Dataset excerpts
>>>>>
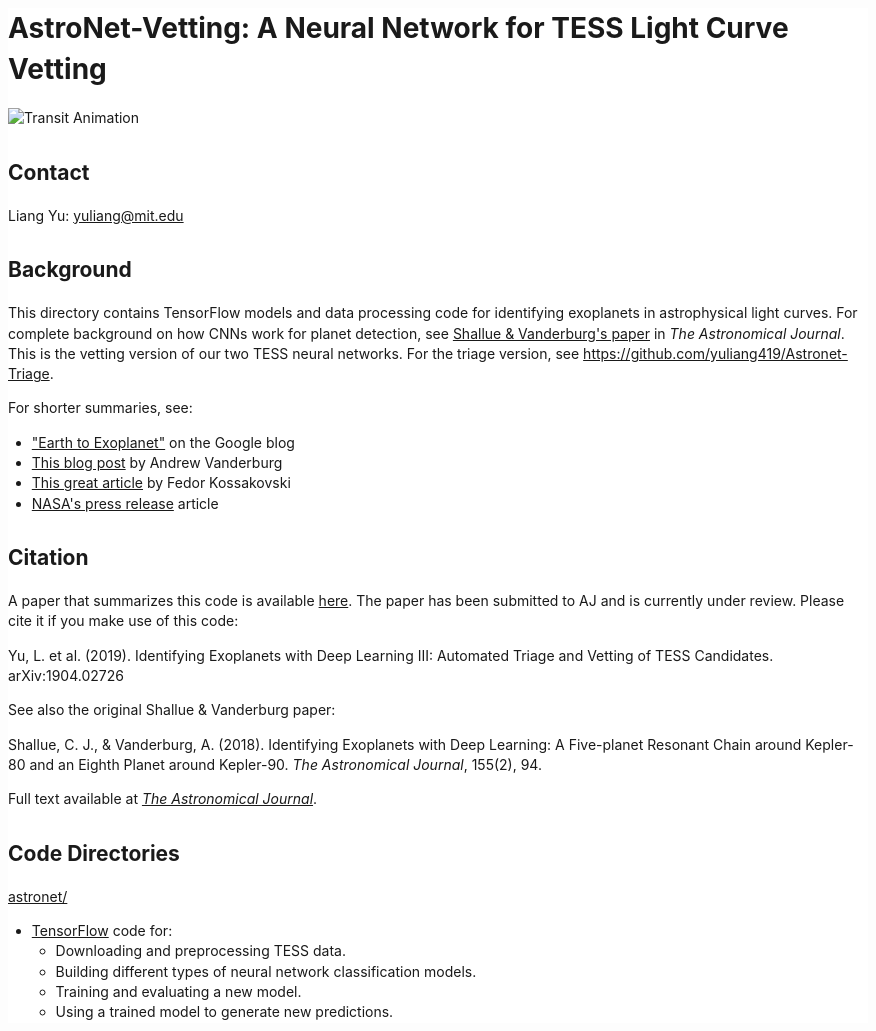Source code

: # AstroNet-Vetting: A Neural Network for TESS Light Curve Vetting

![Transit Animation](docs/transit.gif)

## Contact

Liang Yu: yuliang@mit.edu

## Background

This directory contains TensorFlow models and data processing code for
identifying exoplanets in astrophysical light curves. For complete background on how CNNs work for planet detection, see [Shallue & Vanderburg's paper](http://adsabs.harvard.edu/abs/2018AJ....155...94S) in
*The Astronomical Journal*. This is the vetting version of our two TESS neural networks. For the triage version, see https://github.com/yuliang419/Astronet-Triage.

For shorter summaries, see:

* ["Earth to Exoplanet"](https://www.blog.google/topics/machine-learning/hunting-planets-machine-learning/) on the Google blog
* [This blog post](https://www.cfa.harvard.edu/~avanderb/page1.html#kepler90) by Andrew Vanderburg
* [This great article](https://milesobrien.com/artificial-intelligence-gains-intuition-hunting-exoplanets/) by Fedor Kossakovski
* [NASA's press release](https://www.nasa.gov/press-release/artificial-intelligence-nasa-data-used-to-discover-eighth-planet-circling-distant-star) article

## Citation

A paper that summarizes this code is available [here](https://arxiv.org/abs/1904.02726). The paper has been submitted to AJ and is currently under review. Please cite it if you make use of this code:

Yu, L. et al. (2019). Identifying Exoplanets with Deep Learning III: Automated Triage and Vetting of TESS Candidates. arXiv:1904.02726

See also the original Shallue & Vanderburg paper:

Shallue, C. J., & Vanderburg, A. (2018). Identifying Exoplanets with Deep
Learning: A Five-planet Resonant Chain around Kepler-80 and an Eighth Planet
around Kepler-90. *The Astronomical Journal*, 155(2), 94.

Full text available at [*The Astronomical Journal*](http://iopscience.iop.org/article/10.3847/1538-3881/aa9e09/meta).

## Code Directories

[astronet/](astronet/)

* [TensorFlow](https://www.tensorflow.org/) code for:
  * Downloading and preprocessing TESS data.
  * Building different types of neural network classification models.
  * Training and evaluating a new model.
  * Using a trained model to generate new predictions.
<<<<<
(Brief):
All the records need to be set down word for word, with the images left out.

(Response to this exercise):
Source code

: # AstroNet-Vetting: A Neural Network for TESS Light Curve Vetting

![Transit Animation](docs/transit.gif)

## Contact

Liang Yu: yuliang@mit.edu

## Background

This directory contains TensorFlow models and data processing code for
identifying exoplanets in astrophysical light curves. For complete background on how CNNs work for planet detection, see [Shallue & Vanderburg's paper](http://adsabs.harvard.edu/abs/2018AJ....155...94S) in
*The Astronomical Journal*. This is the vetting version of our two TESS neural networks. For the triage version, see https://github.com/yuliang419/Astronet-Triage.

For shorter summaries, see:

* ["Earth to Exoplanet"](https://www.blog.google/topics/machine-learning/hunting-planets-machine-learning/) on the Google blog
* [This blog post](https://www.cfa.harvard.edu/~avanderb/page1.html#kepler90) by Andrew Vanderburg
* [This great article](https://milesobrien.com/artificial-intelligence-gains-intuition-hunting-exoplanets/) by Fedor Kossakovski
* [NASA's press release](https://www.nasa.gov/press-release/artificial-intelligence-nasa-data-used-to-discover-eighth-planet-circling-distant-star) article

## Citation

A paper that summarizes this code is available [here](https://arxiv.org/abs/1904.02726). The paper has been submitted to AJ and is currently under review. Please cite it if you make use of this code:

Yu, L. et al. (2019). Identifying Exoplanets with Deep Learning III: Automated Triage and Vetting of TESS Candidates. arXiv:1904.02726

See also the original Shallue & Vanderburg paper:

Shallue, C. J., & Vanderburg, A. (2018). Identifying Exoplanets with Deep
Learning: A Five-planet Resonant Chain around Kepler-80 and an Eighth Planet
around Kepler-90. *The Astronomical Journal*, 155(2), 94.

Full text available at [*The Astronomical Journal*](http://iopscience.iop.org/article/10.3847/1538-3881/aa9e09/meta).

## Code Directories

[astronet/](astronet/)

* [TensorFlow](https://www.tensorflow.org/) code for:
  * Downloading and preprocessing TESS data.
  * Building different types of neural network classification models.
  * Training and evaluating a new model.
  * Using a trained model to generate new predictions.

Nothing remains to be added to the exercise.